The desire to own valuable assets and track debtors have persevered for millennia, and credit lines continue to play a decisive role in the health of economies.
For instance, consumer credit has existed since the days of ancient Babylon. Today, as the Information Age progresses, credit has evolved to fit seamlessly into the financial fabric of society and modern banking structures.
While credit is a widely known concept, the perception of a credit bureau is still new to the masses. What is it? Is it a policing agency that comes after credit defaulters?
This article will see the top credit bureaus in India and their functions.
What are Credit Bureaus, and When were they Established?
Birthed due to the need for sophisticated consumer credit tracking, credit bureaus emerged as information repositories.
These independent agencies collate financial and credit histories, analyse the information and assign credit scores that determine the creditworthiness of individuals. These reports are then sold to lenders, for whom it is critical for making informed lending decisions.
Although credit bureaus have been commonplace worldwide for many years, they are relatively new to the Indian financial structure. TransUnion CIBIL was the nation’s first credit bureau to appear in 2000, while Experian, Equifax, and CRIF High Mark arrived in 2010.
Also read: Top 4 Credit Bureaus in India that Every Lender Trusts
All About Data: Where does it come from, and Who has Access?
Unsurprisingly, a wealth of historical data is required to create comprehensive credit reports that indicate an individual’s financial behaviour and responsibility.
Credit bureaus build a detailed credit history based on personal identifying information, account information, utility bills, and rent payments.
This data is obtained from multiple sources such as creditors, banks, debt collection agencies, lenders, and public information houses.
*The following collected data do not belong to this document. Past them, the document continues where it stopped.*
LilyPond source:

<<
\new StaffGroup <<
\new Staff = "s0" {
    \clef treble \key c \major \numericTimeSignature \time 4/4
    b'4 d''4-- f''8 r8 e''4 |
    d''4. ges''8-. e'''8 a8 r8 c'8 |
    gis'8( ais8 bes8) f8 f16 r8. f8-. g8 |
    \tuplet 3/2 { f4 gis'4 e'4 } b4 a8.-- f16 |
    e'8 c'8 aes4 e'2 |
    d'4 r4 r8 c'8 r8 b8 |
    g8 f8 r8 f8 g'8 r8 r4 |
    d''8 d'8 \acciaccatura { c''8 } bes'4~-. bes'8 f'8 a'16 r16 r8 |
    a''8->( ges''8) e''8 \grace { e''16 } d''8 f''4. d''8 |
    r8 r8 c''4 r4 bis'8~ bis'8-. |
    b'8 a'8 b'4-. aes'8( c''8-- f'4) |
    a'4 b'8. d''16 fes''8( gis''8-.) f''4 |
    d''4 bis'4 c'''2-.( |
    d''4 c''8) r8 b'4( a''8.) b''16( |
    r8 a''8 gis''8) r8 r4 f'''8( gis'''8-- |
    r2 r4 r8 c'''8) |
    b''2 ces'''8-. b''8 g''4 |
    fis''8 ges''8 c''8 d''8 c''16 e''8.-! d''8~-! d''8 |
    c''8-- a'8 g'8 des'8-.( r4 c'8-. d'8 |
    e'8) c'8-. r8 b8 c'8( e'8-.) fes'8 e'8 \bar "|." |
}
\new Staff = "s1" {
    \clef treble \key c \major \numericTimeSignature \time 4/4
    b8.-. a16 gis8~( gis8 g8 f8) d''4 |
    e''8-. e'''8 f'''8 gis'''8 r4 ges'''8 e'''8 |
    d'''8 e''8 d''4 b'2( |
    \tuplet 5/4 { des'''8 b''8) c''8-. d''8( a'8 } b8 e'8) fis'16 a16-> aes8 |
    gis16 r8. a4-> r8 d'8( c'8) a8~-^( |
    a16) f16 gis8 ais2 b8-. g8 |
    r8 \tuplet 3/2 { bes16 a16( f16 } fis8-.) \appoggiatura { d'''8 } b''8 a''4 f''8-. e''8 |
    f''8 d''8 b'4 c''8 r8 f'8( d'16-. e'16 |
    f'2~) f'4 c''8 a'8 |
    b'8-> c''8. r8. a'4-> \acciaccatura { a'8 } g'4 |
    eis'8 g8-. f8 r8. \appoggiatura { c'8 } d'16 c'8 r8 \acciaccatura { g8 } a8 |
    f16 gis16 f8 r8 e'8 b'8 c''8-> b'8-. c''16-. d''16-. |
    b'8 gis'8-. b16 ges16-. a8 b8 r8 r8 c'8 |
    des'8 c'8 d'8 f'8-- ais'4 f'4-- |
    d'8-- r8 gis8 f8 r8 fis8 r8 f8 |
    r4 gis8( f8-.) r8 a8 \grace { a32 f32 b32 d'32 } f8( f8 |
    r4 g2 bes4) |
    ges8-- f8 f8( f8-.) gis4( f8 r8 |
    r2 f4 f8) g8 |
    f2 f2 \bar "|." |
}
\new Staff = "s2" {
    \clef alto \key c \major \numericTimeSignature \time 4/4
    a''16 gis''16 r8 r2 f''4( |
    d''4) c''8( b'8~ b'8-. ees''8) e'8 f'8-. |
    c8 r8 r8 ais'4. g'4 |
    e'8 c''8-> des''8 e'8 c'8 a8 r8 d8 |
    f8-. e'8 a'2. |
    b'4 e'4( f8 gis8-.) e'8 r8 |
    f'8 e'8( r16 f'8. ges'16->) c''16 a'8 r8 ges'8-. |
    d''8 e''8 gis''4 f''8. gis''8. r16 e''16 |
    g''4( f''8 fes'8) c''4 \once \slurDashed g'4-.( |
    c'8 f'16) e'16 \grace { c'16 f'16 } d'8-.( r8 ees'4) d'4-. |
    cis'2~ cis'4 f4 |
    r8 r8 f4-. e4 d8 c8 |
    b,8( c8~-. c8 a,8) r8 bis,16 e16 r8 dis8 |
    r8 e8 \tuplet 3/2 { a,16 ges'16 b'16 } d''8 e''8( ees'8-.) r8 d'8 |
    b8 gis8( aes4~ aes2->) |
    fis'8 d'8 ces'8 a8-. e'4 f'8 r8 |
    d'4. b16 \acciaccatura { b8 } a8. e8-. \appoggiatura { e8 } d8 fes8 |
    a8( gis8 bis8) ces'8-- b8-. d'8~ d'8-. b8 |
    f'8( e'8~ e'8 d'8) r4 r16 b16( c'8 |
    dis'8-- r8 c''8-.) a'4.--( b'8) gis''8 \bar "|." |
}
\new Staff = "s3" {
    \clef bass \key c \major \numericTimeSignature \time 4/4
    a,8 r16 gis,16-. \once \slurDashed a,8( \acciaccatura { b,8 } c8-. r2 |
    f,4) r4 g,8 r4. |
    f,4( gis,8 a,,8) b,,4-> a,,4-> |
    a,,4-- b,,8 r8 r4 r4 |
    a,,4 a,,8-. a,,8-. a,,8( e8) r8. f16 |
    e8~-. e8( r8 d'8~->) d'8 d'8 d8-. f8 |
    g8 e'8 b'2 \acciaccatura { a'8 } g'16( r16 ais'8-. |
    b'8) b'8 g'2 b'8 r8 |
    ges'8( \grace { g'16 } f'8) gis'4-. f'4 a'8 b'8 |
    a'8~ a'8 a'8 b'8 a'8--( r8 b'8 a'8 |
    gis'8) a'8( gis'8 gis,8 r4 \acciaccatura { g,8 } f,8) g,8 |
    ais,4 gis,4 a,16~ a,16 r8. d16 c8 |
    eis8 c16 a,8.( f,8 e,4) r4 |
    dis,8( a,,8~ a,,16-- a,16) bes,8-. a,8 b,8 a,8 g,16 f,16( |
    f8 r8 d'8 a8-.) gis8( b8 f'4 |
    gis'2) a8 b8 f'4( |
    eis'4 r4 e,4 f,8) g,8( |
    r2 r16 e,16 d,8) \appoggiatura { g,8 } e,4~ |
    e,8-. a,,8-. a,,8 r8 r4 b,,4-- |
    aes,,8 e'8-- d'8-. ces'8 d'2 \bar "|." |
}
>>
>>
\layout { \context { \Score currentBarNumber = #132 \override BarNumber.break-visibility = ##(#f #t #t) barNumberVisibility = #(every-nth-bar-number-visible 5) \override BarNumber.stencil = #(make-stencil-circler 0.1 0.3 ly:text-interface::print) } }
These sources either sell, report, or share the data in question with credit bureaus.
How are Credit Bureaus Regulated in India?
Data sharing is critical for credit bureau functioning and is an essential tool in maintaining financial transparency, preventing bad loans and fraud, and ensuring equitable credit sanctions. It is equally crucial to debt recovery processes and debtor tracking.
However, the sheer amount of sensitive data in question is bound to set off alarm bells, which is why all Credit Information Companies (CICs) in India are licensed and registered by the Reserve Bank of India (RBI). RBI regulates these bureaus to curb any malpractice while sharing data.
Data privacy, the types of data shared, and data sharing formats are standardised according to what is mandated in the Credit Information Companies Act, 2005, to protect consumer and data privacy rights.
Additionally, the Act also requires that all financial institutions with an asset base of more than Rs 100 crore must become members with at least one credit bureau. This mandate binds the institution to report consumer data accurately.
Why are Credit Bureaus Important for the Indian Economy?
The credit information synthesised and shared by Credit Bureaus has multilayered impacts on the society it works upon. But, primarily, individuals and retail owners stand to gain the most from the ensuing reduction in information asymmetry.
With low household credit penetration and approximately 70% of SMEs being underserved, credit democratisation proves to be a revolutionary method of bolstering entrepreneurship in developing economies.
While information asymmetries exclude the population from formalised credit, credit reporting solves this problem by facilitating the free flow of objective data.
With more accessible interactions between consumers and lenders, these financial institutions are empowered to make better lending decisions.
Furthermore, this democratisation creates a more competitive credit market and simultaneously lowers interest rates. The ripple effect of the work done by Credit Bureaus does not begin and end merely with transactional benefits.
Credit reports, scoring, and the benefits that come along with it act as a disciplinary tool that encourages fiscal responsibility and cleaner repayment practices.
A shift in mindset coupled with access to credit can break generational poverty cycles.
Secondly, credit bureaus enhance efficiency on an institutional level since data transparency renders the lending process more transparent.
As a result, financial institutions benefit from lower default and risk rates and have the opportunity to expand services by creating derivative products and a secondary capital market.
Simply put, more credit equals more growth. On the other hand, regulators benefit equally from credit information sharing, as this helps in lender supervision and risk and trend monitoring.
Lastly, the advantages of credit bureaus are far-reaching and can have significant macroeconomic impacts. For instance, large-scale entrepreneurial success fosters the growth of the SME sector, thereby boosting economic growth.
Moreover, the economy is cushioned against recessions, inflation, and market failures with more outstanding capital and adequate liquidity.
Additionally, extensive credit data allows for robust trend-monitoring, thereby helping to disperse and mitigate risk, inform policy changes, and maintain financial stability.
Finally, credit scoring can also help reduce the volatility of business cycles and assists in faster bounce backs from periods of high unemployment.